I've made an effort to make it abundantly clear in this blog post that
monad-mock is \emph{not} a silver bullet to testing, and in fact, I
would prefer other techniques for ensuring correctness whenever
possible. Even so, mocking is a nice tool to have in your toolbox, and
it's a good fallback to get even the worst APIs under test coverage.

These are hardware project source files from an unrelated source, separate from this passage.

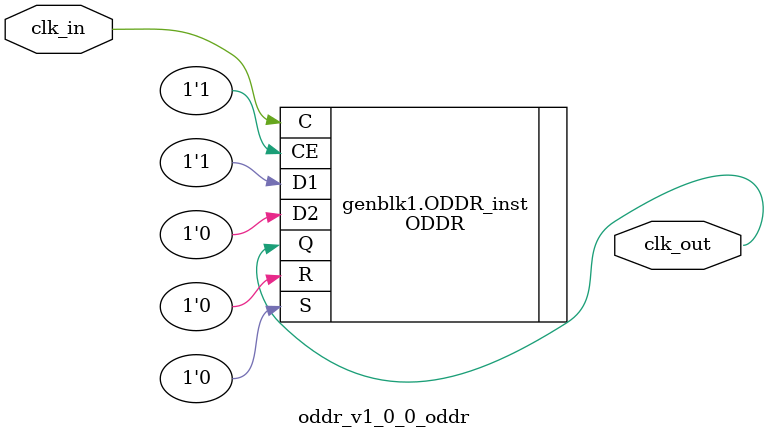
<source format=v>
`timescale 1ns / 1ps


module oddr_v1_0_0_oddr #(
		parameter C_FAMILY             = "kintex7")
		(
    input clk_in,
    output clk_out
    );
    
    
generate
        if    (C_FAMILY == "kintexu" || C_FAMILY == "kintexuplus" || C_FAMILY == "virtexu" || C_FAMILY == "virtexuplus" || C_FAMILY == "zynquplus")
            begin
            
       //   ODDRE1    : In order to incorporate this function into the design,
            //   Verilog   : the following instance declaration needs to be placed
            //  instance   : in the body of the design code.  The instance name
            // declaration : (ODDRE1_inst) and/or the port declarations within the
            //    code     : parenthesis may be changed to properly reference and
            //             : connect this function to the design.  All inputs
            //             : and outputs must be connected.
            
            
               // ODDRE1: Dedicated Dual Data Rate (DDR) Output Register
               //         UltraScale / UltraScale+
               // Xilinx HDL Language Template, version 2017.1
            
               ODDRE1 #(
                  .IS_C_INVERTED(1'b0),  // Optional inversion for clk_in
                  .IS_D1_INVERTED(1'b0), // Optional inversion for D1
                  .IS_D2_INVERTED(1'b0), // Optional inversion for D2
                  .SRVAL(1'b0)           // Initializes the ODDRE1 Flip-Flops to the specified value (1'b0, 1'b1)
               )
               ODDRE1_inst (
                  .Q(clk_out),   // 1-bit output: Data output to IOB
                  .C(clk_in),   // 1-bit input: High-speed clock input
                  .D1(1'b1), // 1-bit input: Parallel data input 1
                  .D2(1'b0), // 1-bit input: Parallel data input 2
                  .SR(1'b0)  // 1-bit input: Active High Async Reset
               );    
    
		end
   else
       begin
               
    //      ODDR     : In order to incorporate this function into the design,
       //     Verilog   : the following instance declaration needs to be placed
       //    instance   : in the body of the design code.  The instance name
       //   declaration : (ODDR_inst) and/or the port declarations within the
       //      code     : parenthesis may be changed to properly reference and
       //               : connect this function to the design.  Delete or comment
       //               : out inputs/outs that are not necessary.
           
          // ODDR: Output Double Data Rate Output Register with Set, Reset
          //       and Clock Enable.
          //       Series7
          // Xilinx HDL Language Template, version 2017.1
       
          ODDR #(
             .DDR_CLK_EDGE("OPPOSITE_EDGE"), // "OPPOSITE_EDGE" or "SAME_EDGE" 
             .INIT(1'b0),    // Initial value of Q: 1'b0 or 1'b1
             .SRTYPE("SYNC") // Set/Reset type: "SYNC" or "ASYNC" 
          ) ODDR_inst (
             .Q(clk_out),   // 1-bit DDR output
             .C(clk_in),   // 1-bit clock input
             .CE(1'b1), // 1-bit clock enable input
             .D1(1'b1), // 1-bit data input (positive edge)
             .D2(1'b0), // 1-bit data input (negative edge)
             .R(1'b0),   // 1-bit reset
             .S(1'b0)    // 1-bit set
          );
	   end
   endgenerate                    
                                                                                                                                             
endmodule



</source>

If you want to try out monad-mock for yourself,
\href{https://hackage.haskell.org/package/monad-mock}{take a look at the
documentation on Hackage} and start playing around! It's still early
software, so it's not the most proven or featureful, but we've managed
to get mileage out of it already, all the same. If you find any
problems, have a use case it does not support, or just find something
about it unclear, please do not hesitate to
\href{https://github.com/cjdev/monad-mock}{open an issue on the GitHub
repository}---we obviously can't fix issues we don't know about.
Thanks as always to the many people who have contributed ideas that have
shaped my philosophy and approach to testing and have helped provide the
tools that make this library work. Happy testing!